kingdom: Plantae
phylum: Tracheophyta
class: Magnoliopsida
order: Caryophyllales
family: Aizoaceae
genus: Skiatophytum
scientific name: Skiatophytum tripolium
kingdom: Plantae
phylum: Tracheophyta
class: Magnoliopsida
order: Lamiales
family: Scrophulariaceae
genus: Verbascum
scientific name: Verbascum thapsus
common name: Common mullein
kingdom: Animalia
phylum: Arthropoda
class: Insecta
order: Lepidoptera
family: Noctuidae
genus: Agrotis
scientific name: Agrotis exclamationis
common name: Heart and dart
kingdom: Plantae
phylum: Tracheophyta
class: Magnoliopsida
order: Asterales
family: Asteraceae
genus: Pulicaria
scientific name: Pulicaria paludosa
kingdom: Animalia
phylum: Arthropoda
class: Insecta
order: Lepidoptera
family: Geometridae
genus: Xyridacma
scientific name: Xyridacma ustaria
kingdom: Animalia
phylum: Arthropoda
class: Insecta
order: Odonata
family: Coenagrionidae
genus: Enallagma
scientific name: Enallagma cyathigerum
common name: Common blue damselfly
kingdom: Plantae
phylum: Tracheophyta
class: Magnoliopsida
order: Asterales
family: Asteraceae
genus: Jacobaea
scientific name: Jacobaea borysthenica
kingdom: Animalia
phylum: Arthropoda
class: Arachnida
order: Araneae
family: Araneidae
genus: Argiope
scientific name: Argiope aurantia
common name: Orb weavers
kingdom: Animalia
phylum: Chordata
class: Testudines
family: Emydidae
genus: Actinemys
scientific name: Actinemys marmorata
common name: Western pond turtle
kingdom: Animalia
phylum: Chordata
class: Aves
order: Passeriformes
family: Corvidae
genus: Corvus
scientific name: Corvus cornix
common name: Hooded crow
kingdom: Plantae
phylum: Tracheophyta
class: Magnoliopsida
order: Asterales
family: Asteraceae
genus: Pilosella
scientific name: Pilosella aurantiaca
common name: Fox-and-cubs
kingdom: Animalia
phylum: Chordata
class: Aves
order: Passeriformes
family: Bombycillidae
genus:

» **Given exercise**
Revise every one of the rows above by changing "common name" to "vernacular name" wherever it occurs. Leave all other text as it is.

» **Correct output**
kingdom: Plantae
phylum: Tracheophyta
class: Magnoliopsida
order: Caryophyllales
family: Aizoaceae
genus: Skiatophytum
scientific name: Skiatophytum tripolium
kingdom: Plantae
phylum: Tracheophyta
class: Magnoliopsida
order: Lamiales
family: Scrophulariaceae
genus: Verbascum
scientific name: Verbascum thapsus
vernacular name: Common mullein
kingdom: Animalia
phylum: Arthropoda
class: Insecta
order: Lepidoptera
family: Noctuidae
genus: Agrotis
scientific name: Agrotis exclamationis
vernacular name: Heart and dart
kingdom: Plantae
phylum: Tracheophyta
class: Magnoliopsida
order: Asterales
family: Asteraceae
genus: Pulicaria
scientific name: Pulicaria paludosa
kingdom: Animalia
phylum: Arthropoda
class: Insecta
order: Lepidoptera
family: Geometridae
genus: Xyridacma
scientific name: Xyridacma ustaria
kingdom: Animalia
phylum: Arthropoda
class: Insecta
order: Odonata
family: Coenagrionidae
genus: Enallagma
scientific name: Enallagma cyathigerum
vernacular name: Common blue damselfly
kingdom: Plantae
phylum: Tracheophyta
class: Magnoliopsida
order: Asterales
family: Asteraceae
genus: Jacobaea
scientific name: Jacobaea borysthenica
kingdom: Animalia
phylum: Arthropoda
class: Arachnida
order: Araneae
family: Araneidae
genus: Argiope
scientific name: Argiope aurantia
vernacular name: Orb weavers
kingdom: Animalia
phylum: Chordata
class: Testudines
family: Emydidae
genus: Actinemys
scientific name: Actinemys marmorata
vernacular name: Western pond turtle
kingdom: Animalia
phylum: Chordata
class: Aves
order: Passeriformes
family: Corvidae
genus: Corvus
scientific name: Corvus cornix
vernacular name: Hooded crow
kingdom: Plantae
phylum: Tracheophyta
class: Magnoliopsida
order: Asterales
family: Asteraceae
genus: Pilosella
scientific name: Pilosella aurantiaca
vernacular name: Fox-and-cubs
kingdom: Animalia
phylum: Chordata
class: Aves
order: Passeriformes
family: Bombycillidae
genus:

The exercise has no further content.